**Data for analysis**

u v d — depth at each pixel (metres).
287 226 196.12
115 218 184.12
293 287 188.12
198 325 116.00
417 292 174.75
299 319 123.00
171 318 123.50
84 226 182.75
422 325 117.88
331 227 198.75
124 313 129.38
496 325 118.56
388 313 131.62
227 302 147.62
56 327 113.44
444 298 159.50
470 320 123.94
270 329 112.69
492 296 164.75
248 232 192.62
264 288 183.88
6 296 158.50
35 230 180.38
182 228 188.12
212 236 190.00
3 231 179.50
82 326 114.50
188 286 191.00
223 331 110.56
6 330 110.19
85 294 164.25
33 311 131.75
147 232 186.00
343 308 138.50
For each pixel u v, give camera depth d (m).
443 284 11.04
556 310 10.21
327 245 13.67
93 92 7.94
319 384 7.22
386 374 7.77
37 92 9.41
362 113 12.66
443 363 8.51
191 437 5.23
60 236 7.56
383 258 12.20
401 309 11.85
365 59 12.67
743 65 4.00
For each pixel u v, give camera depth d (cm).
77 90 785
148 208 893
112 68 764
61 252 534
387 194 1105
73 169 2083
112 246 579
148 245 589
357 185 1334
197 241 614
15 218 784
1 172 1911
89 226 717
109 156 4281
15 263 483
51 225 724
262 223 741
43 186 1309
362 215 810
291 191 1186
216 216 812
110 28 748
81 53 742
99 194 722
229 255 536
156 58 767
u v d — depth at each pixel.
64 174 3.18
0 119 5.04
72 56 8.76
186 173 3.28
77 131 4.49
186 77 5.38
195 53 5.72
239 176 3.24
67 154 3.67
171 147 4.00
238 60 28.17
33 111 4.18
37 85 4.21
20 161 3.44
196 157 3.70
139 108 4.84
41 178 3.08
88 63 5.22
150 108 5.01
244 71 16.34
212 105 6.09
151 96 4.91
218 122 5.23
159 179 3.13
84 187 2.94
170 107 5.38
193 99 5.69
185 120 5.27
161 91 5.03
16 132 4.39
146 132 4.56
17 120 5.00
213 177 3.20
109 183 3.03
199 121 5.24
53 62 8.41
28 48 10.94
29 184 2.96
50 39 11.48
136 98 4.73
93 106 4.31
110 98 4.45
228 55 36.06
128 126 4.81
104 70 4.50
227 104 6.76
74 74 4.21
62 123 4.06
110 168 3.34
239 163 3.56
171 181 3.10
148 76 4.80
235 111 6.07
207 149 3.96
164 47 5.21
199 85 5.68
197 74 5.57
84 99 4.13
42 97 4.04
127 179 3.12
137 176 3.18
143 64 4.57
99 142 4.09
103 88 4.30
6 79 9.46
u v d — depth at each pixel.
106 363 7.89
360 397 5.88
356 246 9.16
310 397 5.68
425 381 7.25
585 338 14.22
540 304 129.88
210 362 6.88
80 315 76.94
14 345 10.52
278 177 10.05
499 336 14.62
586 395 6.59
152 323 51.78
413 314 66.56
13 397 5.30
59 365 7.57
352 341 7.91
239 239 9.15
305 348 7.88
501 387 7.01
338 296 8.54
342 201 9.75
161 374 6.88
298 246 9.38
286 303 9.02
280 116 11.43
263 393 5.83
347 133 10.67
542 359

**Exercise aim**
Across the entries, each line containing the word "pixel" is to be counted once; the total alone is to be given.

**Your response**
5